Martha me regarda. « Au contraire, je souhaite que ma dame sourit, pour que les gens voient de jolies fleurs éclore partout. »
« Je ne peux pas être la seule à être malchanceuse, » dis-je et m'allongeai sur le lit.
Depuis que j'ai cessé de sourire, il était rare de voir des fleurs s'épanouir dans le royaume, et ils devaient les apporter d'autres endroits. Eh bien, il n'y avait aucune raison de sourire et d'être heureuse, donc ce n'est pas ma faute.
De plus, celle-ci était ma malédiction préférée parmi toutes celles que j'avais, car je pouvais les priver de la beauté des fleurs qui éclosent. Je savais qu'être maudite n'était pas une bonne chose car c'est la raison principale pour laquelle ma vie est devenue cela, mais j'avais depuis longtemps appris à vivre avec.

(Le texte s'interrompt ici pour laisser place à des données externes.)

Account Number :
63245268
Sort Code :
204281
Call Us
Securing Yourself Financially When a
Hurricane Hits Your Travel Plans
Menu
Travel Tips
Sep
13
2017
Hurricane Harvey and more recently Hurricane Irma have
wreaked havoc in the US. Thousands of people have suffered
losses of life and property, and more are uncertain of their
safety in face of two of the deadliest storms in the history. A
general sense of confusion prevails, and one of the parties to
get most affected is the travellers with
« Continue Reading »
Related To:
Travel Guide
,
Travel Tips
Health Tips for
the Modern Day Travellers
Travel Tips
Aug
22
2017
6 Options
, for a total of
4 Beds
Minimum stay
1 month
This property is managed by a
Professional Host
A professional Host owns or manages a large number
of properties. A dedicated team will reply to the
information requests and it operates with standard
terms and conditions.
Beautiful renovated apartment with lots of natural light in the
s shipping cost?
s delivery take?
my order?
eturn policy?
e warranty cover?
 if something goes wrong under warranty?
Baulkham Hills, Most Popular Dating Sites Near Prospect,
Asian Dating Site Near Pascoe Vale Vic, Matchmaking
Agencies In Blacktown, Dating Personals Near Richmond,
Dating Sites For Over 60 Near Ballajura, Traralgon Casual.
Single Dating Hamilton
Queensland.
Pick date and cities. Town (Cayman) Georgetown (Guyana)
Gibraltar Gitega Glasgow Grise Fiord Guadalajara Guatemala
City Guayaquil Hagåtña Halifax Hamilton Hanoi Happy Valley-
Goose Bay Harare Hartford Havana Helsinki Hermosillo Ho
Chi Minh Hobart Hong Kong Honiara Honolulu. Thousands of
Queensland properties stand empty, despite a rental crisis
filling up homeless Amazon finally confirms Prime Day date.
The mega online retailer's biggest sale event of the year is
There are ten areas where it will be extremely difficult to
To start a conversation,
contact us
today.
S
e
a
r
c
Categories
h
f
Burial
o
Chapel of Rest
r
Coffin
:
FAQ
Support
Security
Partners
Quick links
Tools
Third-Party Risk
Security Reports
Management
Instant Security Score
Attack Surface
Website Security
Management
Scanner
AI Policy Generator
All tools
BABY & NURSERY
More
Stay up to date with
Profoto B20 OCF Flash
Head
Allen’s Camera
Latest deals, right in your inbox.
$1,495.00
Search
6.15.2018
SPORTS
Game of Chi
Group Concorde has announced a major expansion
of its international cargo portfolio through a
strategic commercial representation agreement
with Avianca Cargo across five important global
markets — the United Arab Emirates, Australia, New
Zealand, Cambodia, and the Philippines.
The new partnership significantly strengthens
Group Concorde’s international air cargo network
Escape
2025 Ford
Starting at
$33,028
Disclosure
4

Martha s'approcha de mon lit et arrangea ma couette. « Tout ira mieux un jour. »
« Il n'y a pas de tel jour. »
Après avoir fermé les yeux, j'entendis Martha se rendre dans sa chambre qui était juste à côté de la mienne.
Bien qu'elle soit une nourrice, elle avait le privilège d'avoir la chambre à côté de moi. C'était sa récompense pour s'occuper de la fille de la sorcière.
Alors que je m'endormais, ma tête était remplie de pensées curieuses sur l'homme que j'avais vu dans ma précédente séance de clairvoyance, et en même temps, je n'avais pas envie de me réveiller le lendemain et de faire face à toutes ces personnes agaçantes dans le palais.